#### [Supplied passage]
Another important point is that, in a move long planned before the start of the war in February 2022, Ukraine’s electricity grid decoupled from the BRELL grid shared previously with Russia and Belarus, with UKRENERGO joining ENTSO-E, the European association of transmission grid operators. The three Baltic states, Estonia, Latvia, and Lithuania, followed in early 2025.  

However, while Ukraine is now “technically connected” to the ENTSO-E network, it is not yet in the next phase, market coupling.

“Market coupling means that we have the same product, the same everything on the electricity market as ENTOS-E. What does that mean? We still have 60-minute market time units; the clearing price is every 60 minutes,” Utkin says.

Whereas Europe has recently moved from 60-minute to 15-minute market windows. Ukraine’s shift to those shorter windows will likely happen next year, giving battery storage operators four times the number of trades available today.

Within ancillary services, the aFRR market will also be synchronised to the European model, moving from a pro rata activation based on available megawatts to a daily auction model.

“For the battery owners, it means that we can steer our trading strategy to maximise profit and help the grid,” which is a “win-win situation,” Utkin says.

“So that’s another reform, which is coming to the balancing market in Ukraine. All of these small things are accumulating, making the business case better and better. And let’s not forget about Project Picasso [the project to enable cross-border trading of aFRR].”

Ukraine’s balancing market currently has a price cap of around €300/MWh (US$346.87/MWh). It was put in place in 2019, to help smooth out the transition from the centralised national market to a decentralised European one. With the subsequent Russian invasion, that temporary measure has remained in place.

#### [Data segment]
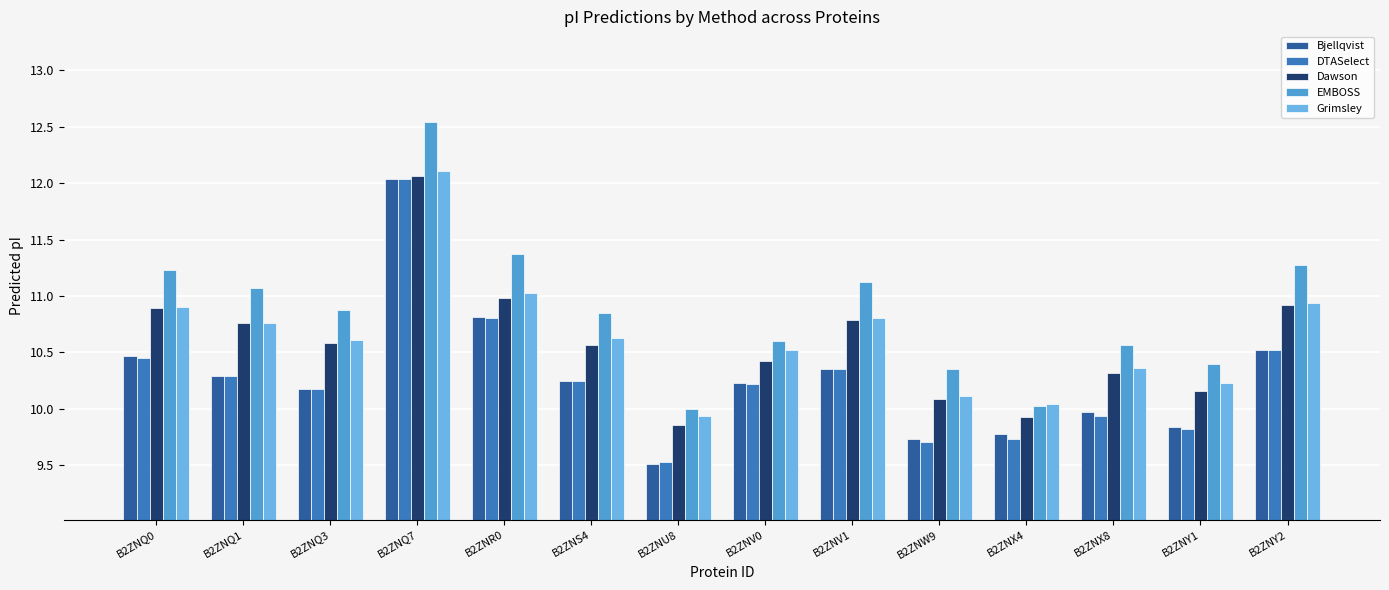

Where is Bjellqvist nearest to the value 10?

B2ZNX8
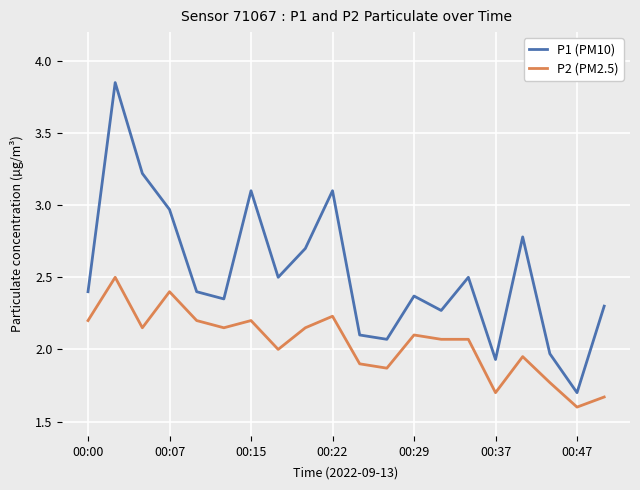

What is the highest value of the P2 (PM2.5) series?

2.5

#### [Prompt 1]
Please reproduce the passage on Ukraine's electricity market, starting with "Ukraine’s balancing market" and going on through "remained in place.".
#### [Prompt 2]
In the passage on Ukraine's electricity market, what year was the price cap on Ukraine's balancing market put in place?

#### [Problem solution 1]
Ukraine’s balancing market currently has a price cap of around €300/MWh (US$346.87/MWh). It was put in place in 2019, to help smooth out the transition from the centralised national market to a decentralised European one. With the subsequent Russian invasion, that temporary measure has remained in place.

#### [Problem solution 2]
2019